Revista destaca desafios fiscais, sistema tributário complexo e benefícios públicos como obstáculos ao crescimento
A economia do Brasil é sufocada por interesses arraigados, com desafios fiscais e sistema tributário complexo, alerta The Economist.
A situação fiscal crítica e os interesses arraigados na economia do Brasil
A economia do Brasil enfrenta um momento delicado, sufocada por interesses arraigados que dificultam reformas estruturais urgentes. Conforme análise da revista The Economist divulgada em fevereiro de 2026, o país convive com desafios fiscais graves e um sistema tributário extremamente complexo. O presidente Luiz Inácio Lula da Silva aposta no crescimento econômico, com uma média anual de 3% nos últimos anos, inflação controlada em torno de 4,3% e desemprego em níveis baixos recordes. No entanto, a oposição, representada pelo governador de São Paulo, Tarcísio de Freitas, alerta para uma crise fiscal profunda que pode levar a uma recessão iminente, segundo especialistas financeiros como Armínio Fraga, ex-presidente do Banco Central.
Dívida pública crescente e suas consequências para o crescimento do país
O Brasil caminha para que sua dívida pública bruta alcance 99% do PIB até 2030, segundo projeções do Fundo Monetário Internacional (FMI), marcando um aumento expressivo em relação aos 62% registrados em 2010. Esse cenário é agravado pelo déficit nominal de 8,1% do PIB, praticamente composto por pagamentos de juros, o que reforça um quadro fiscal insustentável.

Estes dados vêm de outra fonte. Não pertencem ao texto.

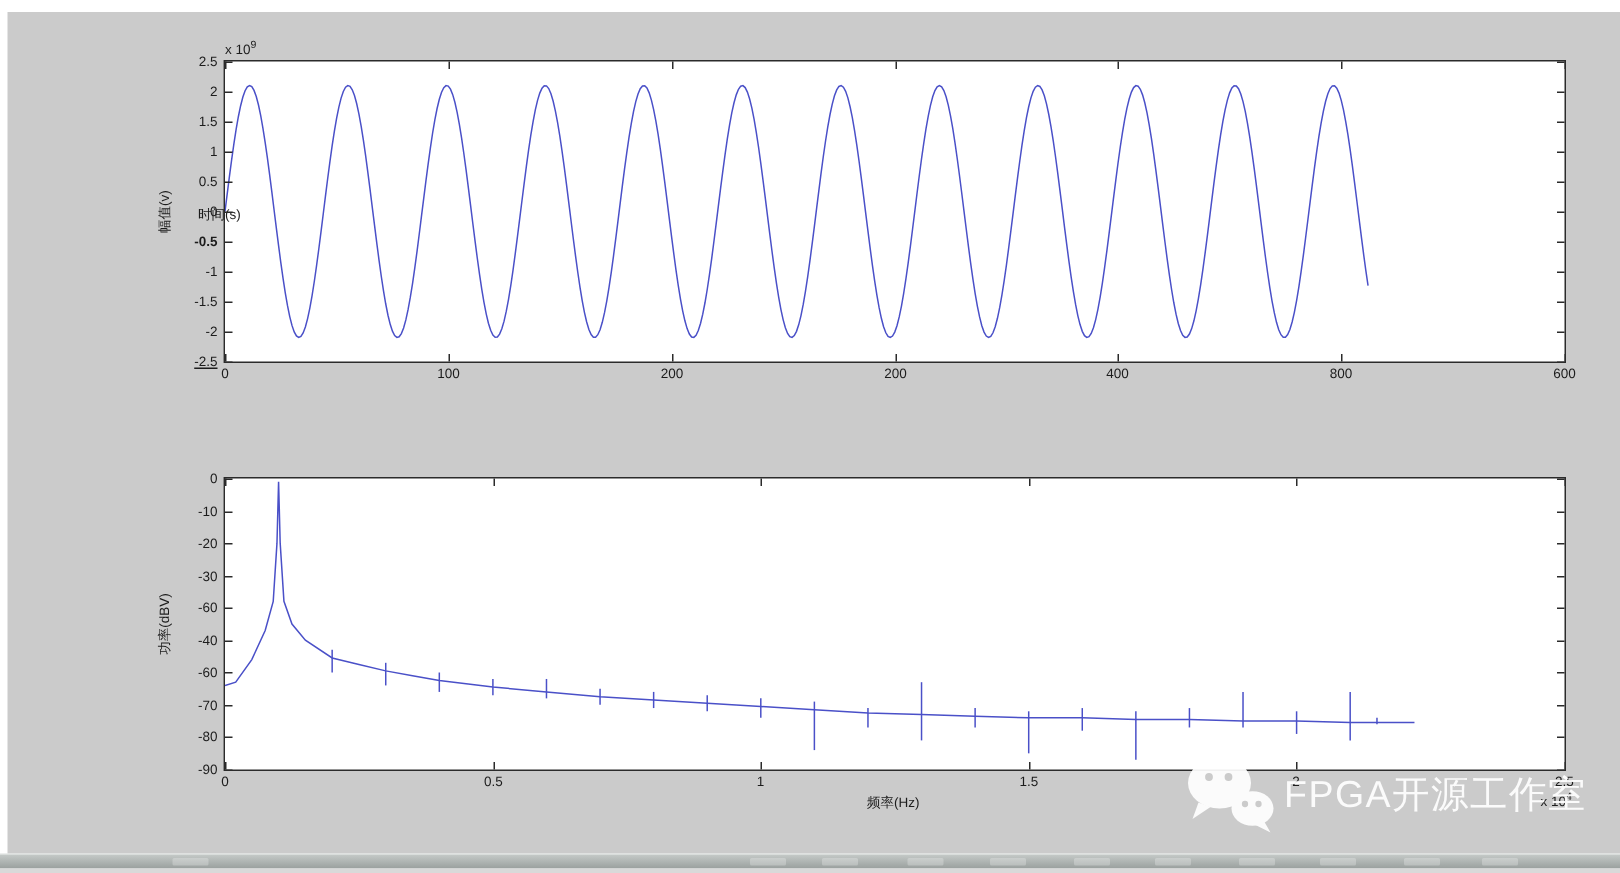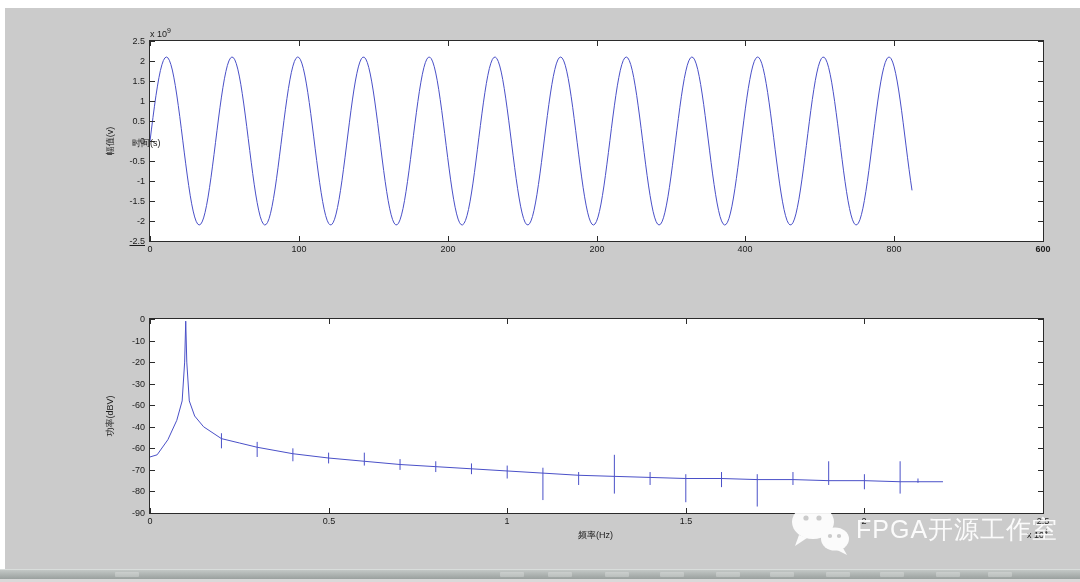--- a/index.html
+++ b/index.html
@@ -55,42 +55,42 @@
         <div class="tick" style="left: 447px; top: 0px; width: 1px; height: 5px;"></div>
         <div class="tick-label x-tick-label" style="left: 432px; top: 203px; width: 30px; height: 10px;">200</div>
         <div class="tick" style="left: 595px; top: 195px; width: 1px; height: 5px;"></div>
         <div class="tick" style="left: 595px; top: 0px; width: 1px; height: 5px;"></div>
         <div class="tick-label x-tick-label" style="left: 580px; top: 203px; width: 30px; height: 10px;">400</div>
         <div class="tick" style="left: 744px; top: 195px; width: 1px; height: 5px;"></div>
         <div class="tick" style="left: 744px; top: 0px; width: 1px; height: 5px;"></div>
         <div class="tick-label x-tick-label" style="left: 729px; top: 203px; width: 30px; height: 10px;">800</div>
         <div class="tick" style="left: 893px; top: 195px; width: 1px; height: 5px;"></div>
         <div class="tick" style="left: 893px; top: 0px; width: 1px; height: 5px;"></div>
-        <div class="tick-label x-tick-label" style="left: 878px; top: 203px; width: 30px; height: 10px; font-weight: bold;">600</div>
+        <div class="tick-label x-tick-label" style="left: 878px; top: 203px; width: 30px; height: 10px;">600</div>
         <div class="tick" style="left: 0px; top: 0px; width: 5px; height: 1px;"></div>
         <div class="tick" style="left: 888px; top: 0px; width: 5px; height: 1px;"></div>
         <div class="tick-label y-tick-label" style="left: -41px; top: -5px; width: 36px; height: 10px;">2.5</div>
         <div class="tick" style="left: 0px; top: 20px; width: 5px; height: 1px;"></div>
         <div class="tick" style="left: 888px; top: 20px; width: 5px; height: 1px;"></div>
         <div class="tick-label y-tick-label" style="left: -41px; top: 15px; width: 36px; height: 10px;">2</div>
         <div class="tick" style="left: 0px; top: 40px; width: 5px; height: 1px;"></div>
         <div class="tick" style="left: 888px; top: 40px; width: 5px; height: 1px;"></div>
         <div class="tick-label y-tick-label" style="left: -41px; top: 35px; width: 36px; height: 10px;">1.5</div>
         <div class="tick" style="left: 0px; top: 60px; width: 5px; height: 1px;"></div>
         <div class="tick" style="left: 888px; top: 60px; width: 5px; height: 1px;"></div>
         <div class="tick-label y-tick-label" style="left: -41px; top: 55px; width: 36px; height: 10px;">1</div>
         <div class="tick" style="left: 0px; top: 80px; width: 5px; height: 1px;"></div>
         <div class="tick" style="left: 888px; top: 80px; width: 5px; height: 1px;"></div>
         <div class="tick-label y-tick-label" style="left: -41px; top: 75px; width: 36px; height: 10px;">0.5</div>
         <div class="tick" style="left: 0px; top: 100px; width: 5px; height: 1px;"></div>
         <div class="tick" style="left: 888px; top: 100px; width: 5px; height: 1px;"></div>
         <div class="tick-label y-tick-label" style="left: -41px; top: 95px; width: 36px; height: 10px;">0</div>
         <div class="tick" style="left: 0px; top: 120px; width: 5px; height: 1px;"></div>
         <div class="tick" style="left: 888px; top: 120px; width: 5px; height: 1px;"></div>
-        <div class="tick-label y-tick-label" style="left: -41px; top: 115px; width: 36px; height: 10px;">-0.5</div>
+        <div class="tick-label y-tick-label" style="left: -41px; top: 115px; width: 36px; height: 10px; font-weight: bold;">-0.5</div>
         <div class="tick" style="left: 0px; top: 140px; width: 5px; height: 1px;"></div>
         <div class="tick" style="left: 888px; top: 140px; width: 5px; height: 1px;"></div>
         <div class="tick-label y-tick-label" style="left: -41px; top: 135px; width: 36px; height: 10px;">-1</div>
         <div class="tick" style="left: 0px; top: 160px; width: 5px; height: 1px;"></div>
         <div class="tick" style="left: 888px; top: 160px; width: 5px; height: 1px;"></div>
         <div class="tick-label y-tick-label" style="left: -41px; top: 155px; width: 36px; height: 10px;">-1.5</div>
         <div class="tick" style="left: 0px; top: 180px; width: 5px; height: 1px;"></div>
         <div class="tick" style="left: 888px; top: 180px; width: 5px; height: 1px;"></div>
         <div class="tick-label y-tick-label" style="left: -41px; top: 175px; width: 36px; height: 10px;">-2</div>
         <div class="tick" style="left: 0px; top: 200px; width: 5px; height: 1px;"></div>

A confiança dos mercados sofreu abalos devido à mudança de superávit para déficit primário em 2025, o que resultou na necessidade do Banco Central de manter juros reais elevados, da ordem de 10%, um dos mais altos globalmente. Essa política monetária restritiva inibe o investimento privado, refletido no baixo índice de investimento do país, que corresponde a apenas 17% do PIB, pouco mais da metade da taxa observada na Índia.
Benefícios públicos e Previdência social comprometem equilíbrio fiscal
A revista destaca que os grandes obstáculos ao crescimento econômico não são os programas assistenciais, que custam cerca de 3,7% do PIB, mas sim os benefícios generosos concedidos aos servidores públicos e a Previdência social. O sistema previdenciário brasileiro consome aproximadamente 10% do PIB e, caso não haja reformas profundas, o déficit previsto pode aumentar para mais de 16% do PIB até 2060 devido ao rápido envelhecimento da população. O país apresenta uma relação desequilibrada entre servidores públicos e empregados da iniciativa privada, com cerca de 13 milhões de funcionários no setor público e 40 milhões na iniciativa privada, mas déficits previdenciários semelhantes em ambos os sistemas. Além disso, as pensões elevadas para militares e membros do Judiciário, que representam um dos sistemas mais caros do mundo, agravam ainda mais as contas públicas.
Complexidade tributária e isenções fiscais limitam crescimento e aumentam desigualdade
Outro fator relevante ressaltado pela The Economist é o sistema tributário brasileiro, considerado o mais complexo do mundo e que representa em torno de 34% do PIB em arrecadação. Estudo da Deloitte aponta que empresas gastam milhares de horas anuais para cumprir obrigações fiscais, onerando significativamente os custos operacionais. A elevada quantidade de regimes de isenção — cerca de 128, dos quais 95 permanecem vigentes até 2073 — fragmenta o sistema, favorece grupos específicos e contribui para um sistema regressivo, onde a maior parte da receita advém de impostos sobre o consumo, impactando mais os menos favorecidos. A alíquota efetiva do imposto corporativo fica entre 16% e 18%, abaixo da média da OCDE, devido às numerosas isenções concedidas.
Perspectivas e necessidade de reformas estruturais corajosas
A economia do Brasil depende da coragem dos parlamentares eleitos para enfrentar os interesses arraigados e implementar reformas estruturais, principalmente na Previdência e no sistema tributário. Especialistas defendem que, além da contenção dos gastos públicos, é preciso revisar benefícios generosos que impactam a sustentabilidade fiscal e promover maior equidade tributária para estimular investimentos e o crescimento econômico. A continuidade do cenário atual, com déficits elevados e altos custos para o setor privado, poderá comprometer o potencial de desenvolvimento do país e aumentar riscos de instabilidade econômica, conforme alerta a revista The Economist.